Questo “metodo del cucchiaino” divenne famosissimo in casa editrice. Calvino cercava la “tenuta della frase”: se la struttura reggeva a pagina 50, probabilmente reggeva ovunque. Se la scrittura era flaccida in una riga a caso, lo sarebbe stata in tutto il romanzo.

Calvino e Natalia Ginzburg

Un aspetto divertente delle discussioni in Einaudi era il contrasto tra la freddezza analitica di Calvino e la passionalità di Natalia Ginzburg.

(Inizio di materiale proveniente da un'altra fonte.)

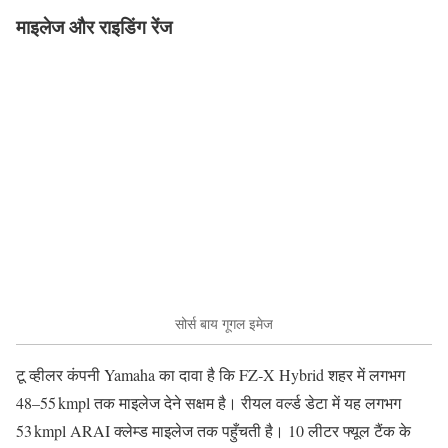
माइलेज और राइडिंग रेंज
सोर्स बाय गूगल इमेज
टू व्हीलर कंपनी Yamaha का दावा है कि FZ‑X Hybrid शहर में लगभग
48–55 kmpl तक माइलेज देने सक्षम है। रीयल वर्ल्ड डेटा में यह लगभग
53 kmpl ARAI क्लेम्ड माइलेज तक पहुँचती है। 10 लीटर फ्यूल टैंक के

Si dice che durante le riunioni per decidere cosa pubblicare, Natalia fosse spesso mossa dall’emozione o dalla simpatia per l’autore. Calvino, invece, era un chirurgo. Quando doveva bocciare un libro, lo faceva con una lucidità così spietata che la Ginzburg a volte esclamava: “Italo, ma tu non hai cuore, hai un meccanismo a orologeria!”

Calvino era convinto che pubblicare un brutto libro fosse un danno per l’autore stesso, perché lo avrebbe illuso di un talento che non aveva. Le sue lettere di rifiuto, scritte su carta intestata Einaudi, sono oggi considerate dei capolavori di critica letteraria: erano lunghe, dettagliate, dei veri e propri saggi analitici, e, pur bocciando il libro, insegnavano all’autore come avrebbe dovuto scrivere.

Calvino, il re dei titoli e gli autori scoperti

In casa editrice, Calvino era anche il re dei titoli. Si racconta che passasse ore a litigare con Giulio Einaudi (il fondatore) perché voleva titoli brevi, secchi e geometrici.

Un esempio? Fu lui a spingere per titoli come Lessico famigliare della Ginzburg o a lavorare di cesello sui titoli di Primo Levi. Per Calvino, il titolo era la ‘porta d’ingresso” di un labirinto: se la porta era storta, nessuno sarebbe voluto entrare.

Sono tanti i grandi scrittori scoperti in Einaudi da Italo Calvino. Tra questi, ricordiamo Primo Levi, Beppe Fenoglio, Anna Maria Ortese e Leonardo Sciascia.

Su quest’ultimo si racconta un aneddoto divertente. Quando ricevette il manoscritto de Le parrocchie di Regalpetra, Calvino ne rimase folgorato. Intuì che Sciascia stava inventando un nuovo modo di fare letteratura civile: usare il giallo e l’indagine per raccontare la corruzione e il potere. Tra i due nacque un carteggio fitto, dove Calvino consigliava a Sciascia come rendere i suoi testi più “universali” e meno legati al dialetto stretto.
 

Il “Metodo Calvino” per i giovani autori

Calvino non si limitava a dire “pubblichiamolo”. Lui entrava nel testo. Ecco come lavorava con gli esordienti. Innanzitutto, scriveva lettere lunghissime in cui analizzava ogni capitolo. Poteva dire a un autore: “A pagina 40 il ritmo cade, taglia tre righe” oppure: “Il tuo personaggio parla troppo, fallo stare zitto e fagli fare un’azione!”

Inoltre, odiava la scrittura sciatta e i sentimentalismi facili. Se un autore cercava di commuovere il lettore con troppi aggettivi, Calvino diventava spietato e lo bocciava senza appello.

Infine, scriveva lui stesso i “risvolti di copertina” (le presentazioni sul retro del libro) per questi nuovi autori, creando per loro un’identità letteraria che prima non avevano.

Insomma, se la letteratura italiana del secondo Novecento è così “pulita”, elegante e corretta, lo dobbiamo in gran parte a Italo Calvino e a queste sue ore passate a correggere bozze altrui.